**TASK INSTRUCTIONS:** Reproduce every line of text in the listing below word for word, omitting the pictures.

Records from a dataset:
· · · ·
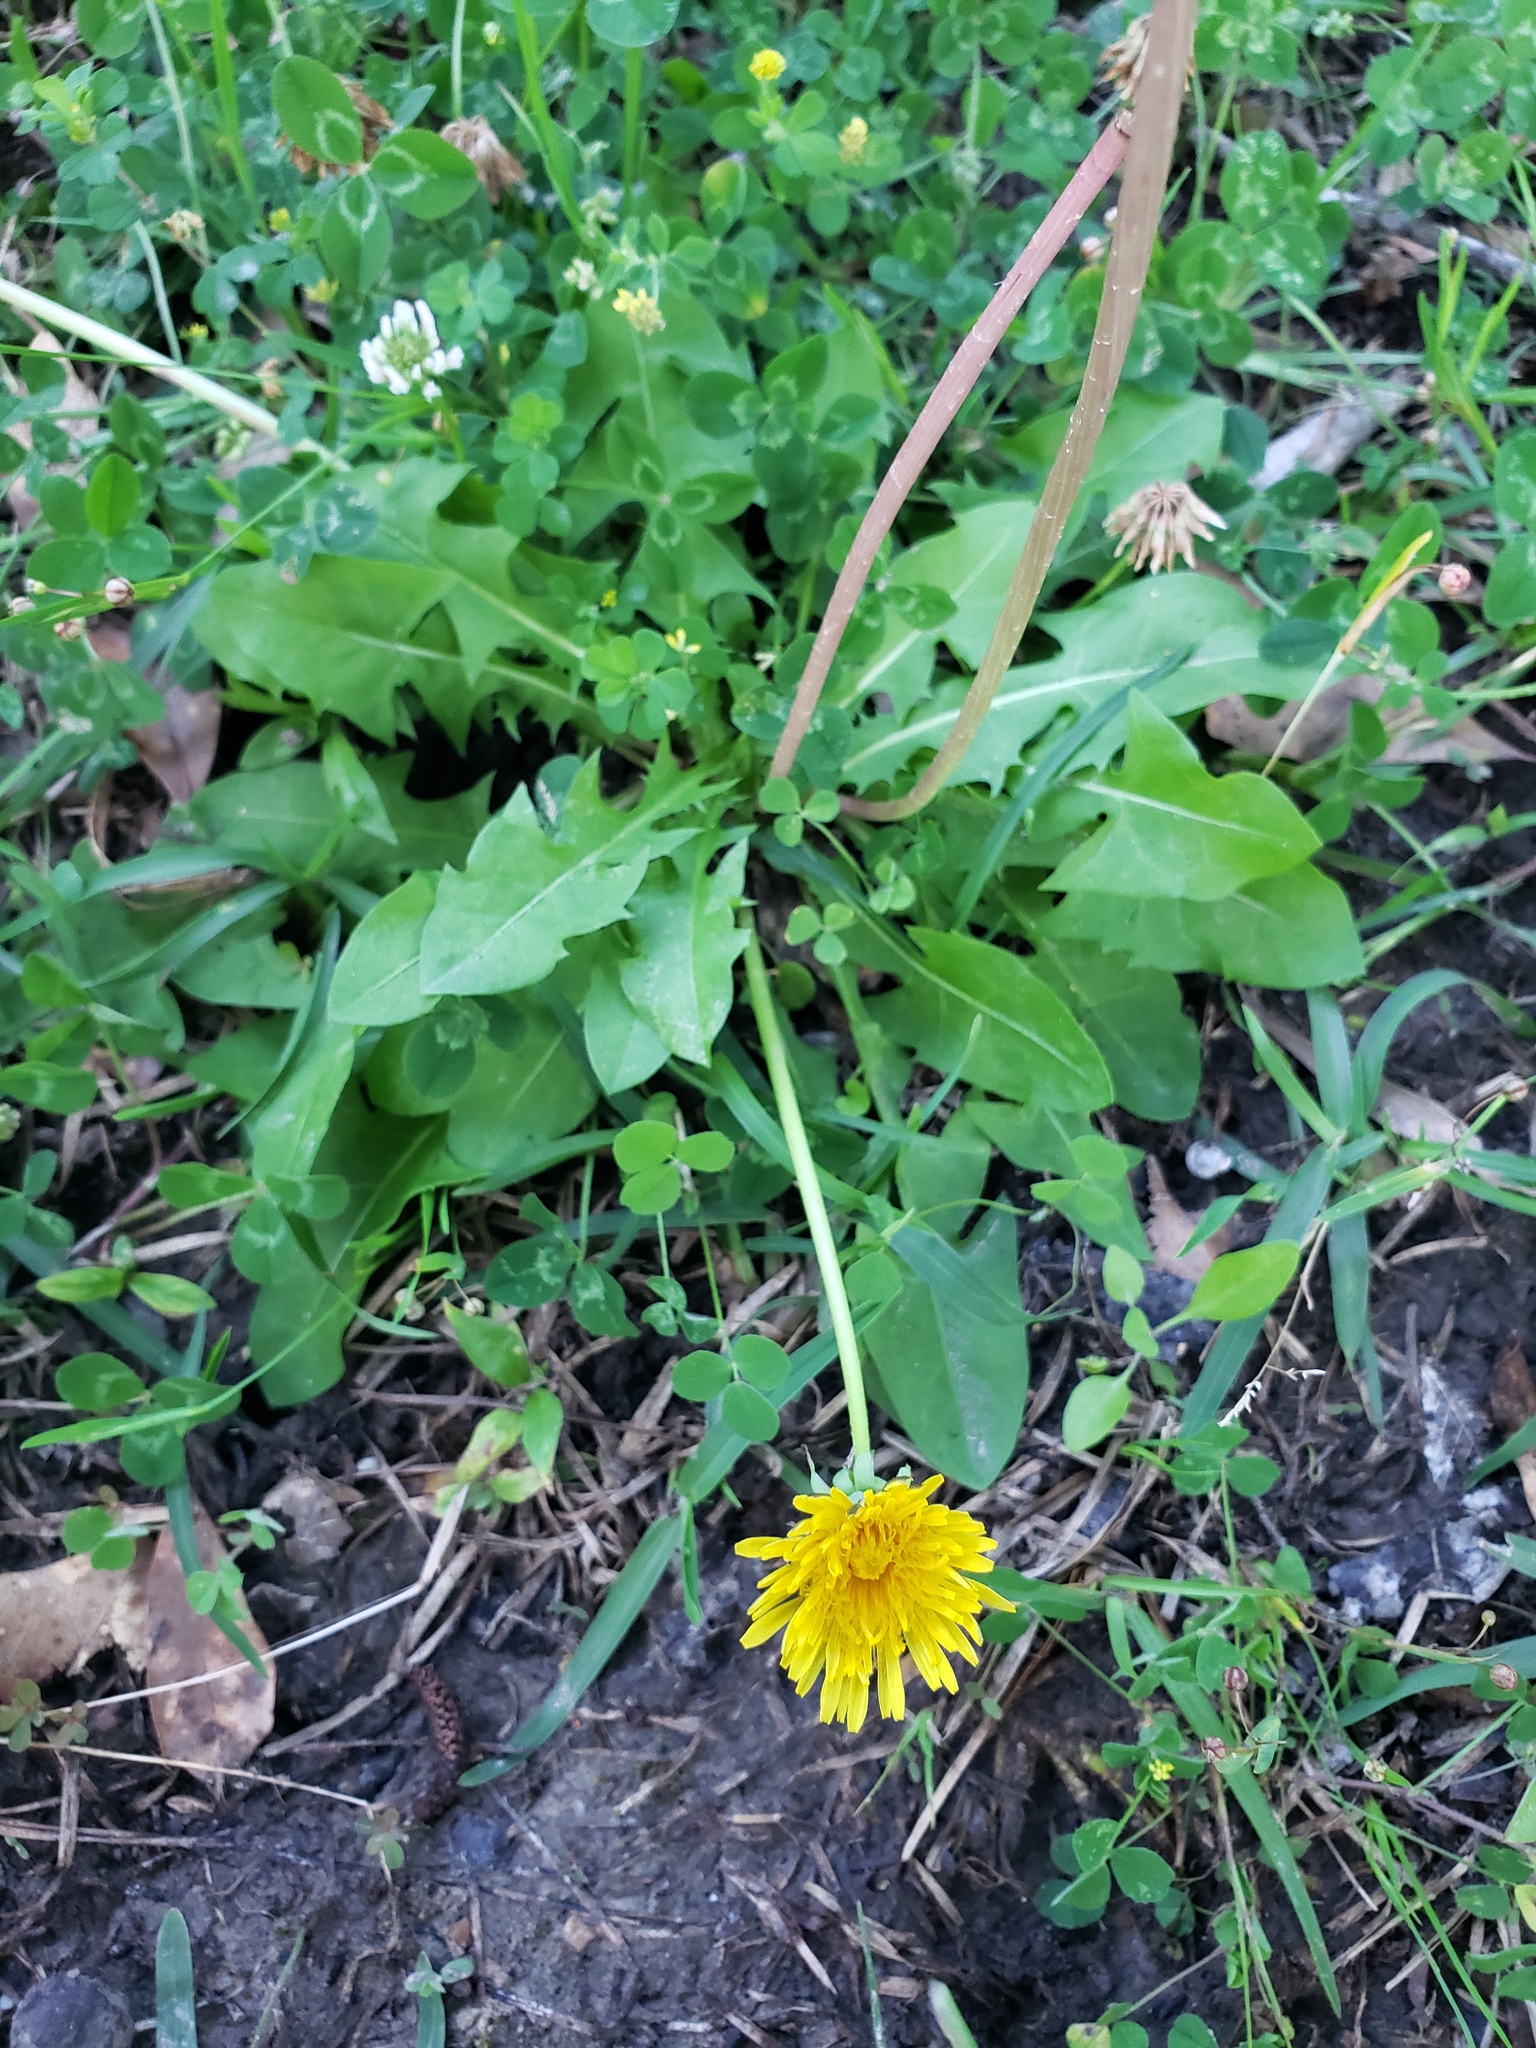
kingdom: Plantae
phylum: Tracheophyta
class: Magnoliopsida
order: Asterales
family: Asteraceae
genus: Taraxacum
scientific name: Taraxacum officinale
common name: Common dandelion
· · · ·
**RESULT BELOW:**
kingdom: Plantae
phylum: Tracheophyta
class: Magnoliopsida
order: Asterales
family: Asteraceae
genus: Taraxacum
scientific name: Taraxacum officinale
common name: Common dandelion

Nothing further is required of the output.